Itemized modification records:
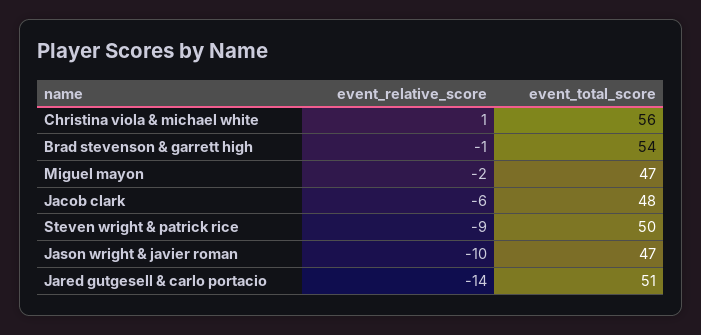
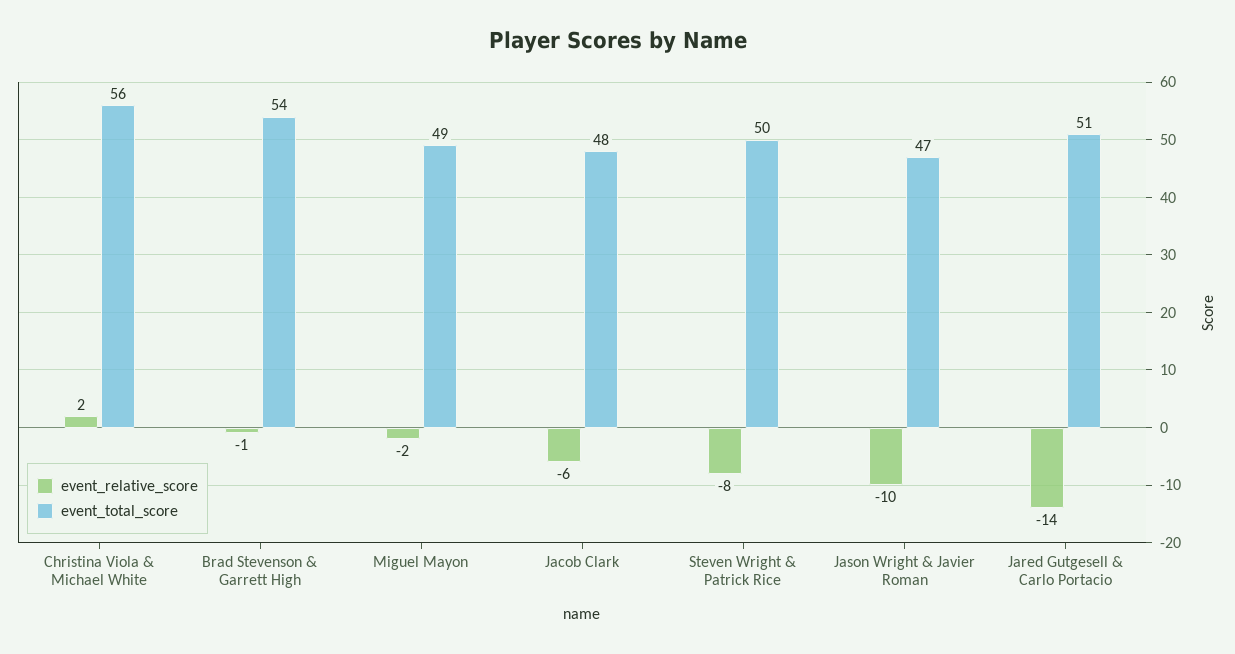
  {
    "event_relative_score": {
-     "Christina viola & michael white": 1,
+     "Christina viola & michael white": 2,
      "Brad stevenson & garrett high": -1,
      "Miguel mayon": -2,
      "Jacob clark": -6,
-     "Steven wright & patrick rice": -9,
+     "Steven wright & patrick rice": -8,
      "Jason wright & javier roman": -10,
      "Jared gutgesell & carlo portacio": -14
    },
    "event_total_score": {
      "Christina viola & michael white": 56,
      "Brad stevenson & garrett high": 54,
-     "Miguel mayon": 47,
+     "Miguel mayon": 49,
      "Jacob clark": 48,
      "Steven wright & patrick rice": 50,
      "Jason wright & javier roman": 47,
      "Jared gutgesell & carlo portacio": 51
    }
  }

* _Exercise brief_: Rewrite the data above exactly as given, but omit the images.

* _Solved exercise_:
  {
    "event_relative_score": {
-     "Christina viola & michael white": 1,
+     "Christina viola & michael white": 2,
      "Brad stevenson & garrett high": -1,
      "Miguel mayon": -2,
      "Jacob clark": -6,
-     "Steven wright & patrick rice": -9,
+     "Steven wright & patrick rice": -8,
      "Jason wright & javier roman": -10,
      "Jared gutgesell & carlo portacio": -14
    },
    "event_total_score": {
      "Christina viola & michael white": 56,
      "Brad stevenson & garrett high": 54,
-     "Miguel mayon": 47,
+     "Miguel mayon": 49,
      "Jacob clark": 48,
      "Steven wright & patrick rice": 50,
      "Jason wright & javier roman": 47,
      "Jared gutgesell & carlo portacio": 51
    }
  }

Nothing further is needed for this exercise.